_Extracted text_:
------------

Forsterygion is a genus of triplefins in the family Tripterygiidae native to coastal New Zealand, but also introduced to Tasmania, Australia.

==Species==
The following species are classified in this genus:
- Spotted robust triplefin, Forsterygion capito (Jenyns, 1842)
- Yellow-and-black triplefin, Forsterygion flavonigrum Fricke & Roberts, 1994
- Tasmanian robust triplefin, Forsterygion gymnotum Scott, 1977
- Common triplefin, Forsterygion lapillum Hardy, 1989
- Mottled triplefin, Forsterygion malcolmi Hardy, 1987
- Oblique-swimming triplefin, Forsterygion maryannae (Hardy, 1987)
- Estuarine triplefin, Forsterygion nigripenne (Valenciennes, 1836)
- Striped triplefin, Forsterygion varium (Forster, 1801)

==Etymology==
The name of this genus is an amalgam of Forster (in honour of Johann Reinhold Forster (1729–1798), a naturalist aboard Captain Cook’s second voyage on who collected the type on this voyage, describing it and naming it Blennius varius) – and -ygion, the second part of the genus Tripterygion, into which F. varius and F. nigripenne had been placed.

------------

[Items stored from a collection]
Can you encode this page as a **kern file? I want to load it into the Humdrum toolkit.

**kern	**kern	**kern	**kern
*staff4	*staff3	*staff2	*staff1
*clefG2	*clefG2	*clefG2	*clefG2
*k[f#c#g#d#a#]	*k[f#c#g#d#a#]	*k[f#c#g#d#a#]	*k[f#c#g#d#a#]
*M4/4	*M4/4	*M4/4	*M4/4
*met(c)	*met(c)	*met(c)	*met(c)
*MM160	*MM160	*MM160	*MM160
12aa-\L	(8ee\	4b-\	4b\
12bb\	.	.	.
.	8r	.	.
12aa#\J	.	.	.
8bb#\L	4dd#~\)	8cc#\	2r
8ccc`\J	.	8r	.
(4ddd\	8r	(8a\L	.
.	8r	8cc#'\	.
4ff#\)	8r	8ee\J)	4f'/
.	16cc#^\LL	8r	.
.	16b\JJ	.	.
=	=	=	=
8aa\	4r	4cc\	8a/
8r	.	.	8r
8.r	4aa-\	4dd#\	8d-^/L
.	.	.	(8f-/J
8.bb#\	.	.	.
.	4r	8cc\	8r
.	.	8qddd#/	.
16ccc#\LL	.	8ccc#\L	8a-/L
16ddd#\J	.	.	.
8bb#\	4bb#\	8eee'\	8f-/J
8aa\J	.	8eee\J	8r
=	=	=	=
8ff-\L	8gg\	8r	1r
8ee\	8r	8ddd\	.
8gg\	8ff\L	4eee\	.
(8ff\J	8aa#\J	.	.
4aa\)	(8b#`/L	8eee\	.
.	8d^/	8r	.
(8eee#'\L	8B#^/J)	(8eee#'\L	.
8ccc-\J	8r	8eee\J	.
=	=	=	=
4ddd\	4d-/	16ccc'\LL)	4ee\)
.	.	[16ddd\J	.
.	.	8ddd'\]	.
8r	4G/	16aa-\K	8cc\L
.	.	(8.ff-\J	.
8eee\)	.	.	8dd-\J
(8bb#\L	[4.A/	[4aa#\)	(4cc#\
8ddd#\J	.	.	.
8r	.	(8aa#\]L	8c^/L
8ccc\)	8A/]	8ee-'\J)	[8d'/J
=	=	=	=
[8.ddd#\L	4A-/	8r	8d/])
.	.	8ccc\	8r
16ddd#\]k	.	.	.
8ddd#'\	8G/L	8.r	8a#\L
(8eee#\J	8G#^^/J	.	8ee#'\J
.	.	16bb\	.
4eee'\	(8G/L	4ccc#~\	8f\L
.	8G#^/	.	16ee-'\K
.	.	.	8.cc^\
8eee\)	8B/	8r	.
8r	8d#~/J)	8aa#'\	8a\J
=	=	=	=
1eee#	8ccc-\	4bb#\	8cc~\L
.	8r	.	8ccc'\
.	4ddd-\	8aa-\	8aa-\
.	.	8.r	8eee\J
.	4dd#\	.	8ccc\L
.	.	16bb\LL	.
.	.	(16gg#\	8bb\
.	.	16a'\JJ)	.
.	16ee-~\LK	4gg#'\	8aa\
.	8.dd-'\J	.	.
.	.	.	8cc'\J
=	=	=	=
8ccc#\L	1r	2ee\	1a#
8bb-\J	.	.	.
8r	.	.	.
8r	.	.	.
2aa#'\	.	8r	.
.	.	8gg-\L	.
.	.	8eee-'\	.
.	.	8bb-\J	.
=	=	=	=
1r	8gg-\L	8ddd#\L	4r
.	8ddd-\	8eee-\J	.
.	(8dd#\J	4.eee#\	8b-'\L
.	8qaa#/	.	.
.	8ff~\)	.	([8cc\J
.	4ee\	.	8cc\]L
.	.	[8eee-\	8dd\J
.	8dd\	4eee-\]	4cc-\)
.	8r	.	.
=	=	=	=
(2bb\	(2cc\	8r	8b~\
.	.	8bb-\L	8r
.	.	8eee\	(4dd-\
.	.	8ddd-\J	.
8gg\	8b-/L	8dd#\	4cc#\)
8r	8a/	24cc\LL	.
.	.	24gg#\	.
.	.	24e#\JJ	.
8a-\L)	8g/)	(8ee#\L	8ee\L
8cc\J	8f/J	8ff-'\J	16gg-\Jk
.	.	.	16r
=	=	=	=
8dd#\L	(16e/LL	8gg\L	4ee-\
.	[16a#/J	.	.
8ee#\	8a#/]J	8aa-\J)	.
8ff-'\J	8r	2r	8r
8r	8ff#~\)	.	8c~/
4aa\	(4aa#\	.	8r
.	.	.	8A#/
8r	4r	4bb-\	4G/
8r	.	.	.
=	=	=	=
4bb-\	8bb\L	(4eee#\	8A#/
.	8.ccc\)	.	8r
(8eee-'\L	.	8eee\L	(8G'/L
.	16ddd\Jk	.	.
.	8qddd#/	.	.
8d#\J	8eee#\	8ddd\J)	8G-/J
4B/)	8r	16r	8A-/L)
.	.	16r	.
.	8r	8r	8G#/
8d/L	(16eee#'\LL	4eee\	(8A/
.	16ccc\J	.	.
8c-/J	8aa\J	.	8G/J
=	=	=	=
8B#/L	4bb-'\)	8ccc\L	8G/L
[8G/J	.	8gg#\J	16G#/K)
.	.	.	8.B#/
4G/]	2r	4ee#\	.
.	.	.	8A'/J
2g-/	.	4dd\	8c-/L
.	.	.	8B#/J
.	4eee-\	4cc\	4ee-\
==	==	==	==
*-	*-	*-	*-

------------

_Try it_:
In the text on the genus Forsterygion, what common name is given for Forsterygion nigripenne?

_Response area_:
Estuarine triplefin